Mr Dawe asked him to clarify what was and wasn’t permitted – as the funding rules do allow providers to subcontract to employers.
“You’re absolutely right, we want employers to have a place in the system where they can be engaged and they can be supported in delivery, that’s what we want,” he replied.
“What we don’t want to see is specifically where employers are being brought into the system, in essence to recoup costs that they would generally incur themselves anyway.
“It’s really important – my plea to all of you in the room – if you’ve got questions or uncertainties about a particular model you’re trying to get off the ground, please come and speak to us about that,” he urged.
The ESFA’s controversial mystery shopper ruse
The revelation that the Education and Skills Funding Agency had been “mystery shopping” apprenticeship providers has left some feeling “a bit hurt” – but Mr Smith insisted the agency wasn’t doing it to catch them out.
He admitted that staff at the agency had phoned a number of providers posing as employers, to check “how well we think the service reforms are coming through”.
“We think this is really important to test how the reforms are going down and to understand what is happening in the marketplace,” he explained.
Among the “very, very early impressions” emerging from the research – one which was likely to have riled providers – was the finding that “colleges are a little bit better at talking to employers about other needs and other requirements”.
He claimed that this was “in some ways understandable because some of those have other budgets other than apprenticeships”.

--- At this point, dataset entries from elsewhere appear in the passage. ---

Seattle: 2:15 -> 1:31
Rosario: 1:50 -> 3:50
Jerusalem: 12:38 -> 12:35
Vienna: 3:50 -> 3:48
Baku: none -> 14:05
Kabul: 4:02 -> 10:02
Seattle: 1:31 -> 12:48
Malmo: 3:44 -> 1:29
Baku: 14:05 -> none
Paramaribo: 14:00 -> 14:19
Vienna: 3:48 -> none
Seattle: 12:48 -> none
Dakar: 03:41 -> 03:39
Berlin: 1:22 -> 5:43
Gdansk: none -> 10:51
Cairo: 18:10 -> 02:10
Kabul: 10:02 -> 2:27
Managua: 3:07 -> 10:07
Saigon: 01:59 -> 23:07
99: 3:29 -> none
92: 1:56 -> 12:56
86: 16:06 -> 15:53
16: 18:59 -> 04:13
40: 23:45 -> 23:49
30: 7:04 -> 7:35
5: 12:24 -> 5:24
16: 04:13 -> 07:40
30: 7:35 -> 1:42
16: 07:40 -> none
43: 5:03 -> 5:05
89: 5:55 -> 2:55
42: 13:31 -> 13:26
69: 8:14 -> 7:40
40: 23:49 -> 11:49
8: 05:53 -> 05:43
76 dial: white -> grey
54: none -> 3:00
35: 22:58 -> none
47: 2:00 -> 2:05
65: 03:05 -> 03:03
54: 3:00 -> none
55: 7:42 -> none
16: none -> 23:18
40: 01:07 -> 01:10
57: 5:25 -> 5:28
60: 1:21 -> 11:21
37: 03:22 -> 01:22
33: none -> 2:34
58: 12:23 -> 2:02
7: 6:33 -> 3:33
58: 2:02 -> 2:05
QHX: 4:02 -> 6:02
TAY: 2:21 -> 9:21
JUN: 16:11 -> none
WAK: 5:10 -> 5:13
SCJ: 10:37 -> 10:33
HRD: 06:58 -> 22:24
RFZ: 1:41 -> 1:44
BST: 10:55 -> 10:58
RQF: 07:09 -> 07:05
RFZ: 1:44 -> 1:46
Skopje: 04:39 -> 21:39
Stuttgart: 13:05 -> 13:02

Other “key messages” included the finding providers were not doing “enough tailoring of the advice that’s being given to employers”, and not focusing on employers’ needs “strongly enough”.
Providers were also not doing “enough general promotion of apprenticeships and what employers can expect”, which Mr Smith said was important “to get employers wanting to invest in more apprenticeship activity”.
When Mark Dawe challenged him on the mystery shop, he explained that it was “not about trying to pull providers up for not doing the right things”.
“I talked about some of the things that you can reflect on, but I’m not saying to you ‘those are things that everybody’s got to do better’ because it’s bad,” he said.
“We’re doing it to see if the users of our services are getting access to the right information,” he said.
“We really do care that we’re doing enough to support you.”